We see that the constraints help improve the accuracy, as well as reduce the confidence intervals of the node ages. Further, we can measure the distance between the inferred timetrees, and the original timetree used for simulating the alignment. We use the branch score distance

\[d(T_1, T_2) = \sqrt{\sum_{i} \Delta_i^2},\]

where $T_1$ and $T_2$ are two trees, $i$ traverses the branches, and $\Delta_i$ is the difference of the lengths of the branch in $T_1$ and $T_2$. If a branch is only in one tree, the whole length is chosen (although this is not the case here). The branch score distances can be calculated with any phylogenetic software package. Here, we used ELynx.
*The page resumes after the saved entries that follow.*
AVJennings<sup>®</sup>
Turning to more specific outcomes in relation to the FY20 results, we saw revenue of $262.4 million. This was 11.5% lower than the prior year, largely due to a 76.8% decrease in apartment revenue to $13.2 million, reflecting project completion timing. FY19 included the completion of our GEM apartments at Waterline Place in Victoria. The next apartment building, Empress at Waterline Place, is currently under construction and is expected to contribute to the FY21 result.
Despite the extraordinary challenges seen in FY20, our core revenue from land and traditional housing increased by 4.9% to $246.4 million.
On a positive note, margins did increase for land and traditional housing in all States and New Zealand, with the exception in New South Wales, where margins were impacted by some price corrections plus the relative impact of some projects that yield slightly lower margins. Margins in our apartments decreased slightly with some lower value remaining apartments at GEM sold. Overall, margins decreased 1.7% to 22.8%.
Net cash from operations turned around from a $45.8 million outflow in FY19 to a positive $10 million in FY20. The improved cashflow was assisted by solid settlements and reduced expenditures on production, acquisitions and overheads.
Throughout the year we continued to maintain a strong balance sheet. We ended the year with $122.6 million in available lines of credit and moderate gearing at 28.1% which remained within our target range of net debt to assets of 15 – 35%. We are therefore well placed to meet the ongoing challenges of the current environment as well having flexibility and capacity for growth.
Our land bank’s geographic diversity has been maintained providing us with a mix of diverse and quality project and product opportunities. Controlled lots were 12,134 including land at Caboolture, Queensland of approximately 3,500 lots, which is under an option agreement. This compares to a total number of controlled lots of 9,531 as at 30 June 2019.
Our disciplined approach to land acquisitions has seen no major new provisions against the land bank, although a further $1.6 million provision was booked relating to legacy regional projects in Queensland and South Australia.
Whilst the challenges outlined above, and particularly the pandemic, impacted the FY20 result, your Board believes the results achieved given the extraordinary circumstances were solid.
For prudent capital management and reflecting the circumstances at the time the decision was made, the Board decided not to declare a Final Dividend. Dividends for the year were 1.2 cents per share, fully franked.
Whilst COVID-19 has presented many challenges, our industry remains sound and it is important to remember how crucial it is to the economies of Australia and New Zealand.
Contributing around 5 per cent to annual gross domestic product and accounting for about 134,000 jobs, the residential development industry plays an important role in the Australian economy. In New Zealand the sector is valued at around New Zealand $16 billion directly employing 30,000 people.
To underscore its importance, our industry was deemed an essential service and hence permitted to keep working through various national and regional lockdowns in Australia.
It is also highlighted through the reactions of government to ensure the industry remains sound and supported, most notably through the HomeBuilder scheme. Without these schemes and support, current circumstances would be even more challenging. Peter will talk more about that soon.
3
The branch score distances between the original timetree, and the inferred timetrees are:

$ tlynx distance -d branch-score -f RevBayes -m data/time.tree output/alignment.fasta.approx.dating.tree output/alignment.fasta.approx.dating_cons.tree
=== tlynx
Compare, examine, and simulate phylogenetic trees.
ELynx Suite version 0.4.0.
Developed by Dominik Schrempf.
Compiled on September 19, 2020, at 13:41 pm, UTC.
Start time: October 9, 2020, at 11:29 am, UTC.
Command line: tlynx distance -d branch-score -f RevBayes -m data/time.tree output/alignment.fasta.approx.dating.tree output/alignment.fasta.approx.dating_cons.tree

Write results to standard output.
Read master tree from file: data/time.tree.
Compute distances between all trees and master tree.
Read trees from files.
Trees are named according to their file names.
Use branch score distance.
Summary statistics of Branch Score Distance:
Mean:     0.151
Median:   0.159
Variance: 0.000

Tree 1                                          Tree 2                                            Branch Score
data/time.tree                                  output/alignment.fasta.approx.dating.tree                0.159
data/time.tree                                  output/alignment.fasta.approx.dating_cons.tree           0.142
No output file given --- skip writing ELynx file for reproducible runs.
=== End time: October 9, 2020, at 11:29 am, UTC.

That is, using constraints helped improve the branch score distance by 11 percent.

Concluding remarks

When analyzing real data a more appropriate substitution model should be used. Also, when the tree topology is unknown, it has to be inferred. This has to be done beforehand. Finally, calibrations and constraints have to be obtained manually either based on the literature or based on original research.

The simulations were done using a custom simulator called ELynx. If you are interested, please have a look at the source code of ELynx and the simulation scripts for this tutorial.

  1. Szöllősi G.J., Höhna S., Williams T.A., Schrempf D., Daubin V., Boussau B. 2021. Relative time constraints improve molecular dating. Manuscript in preparation.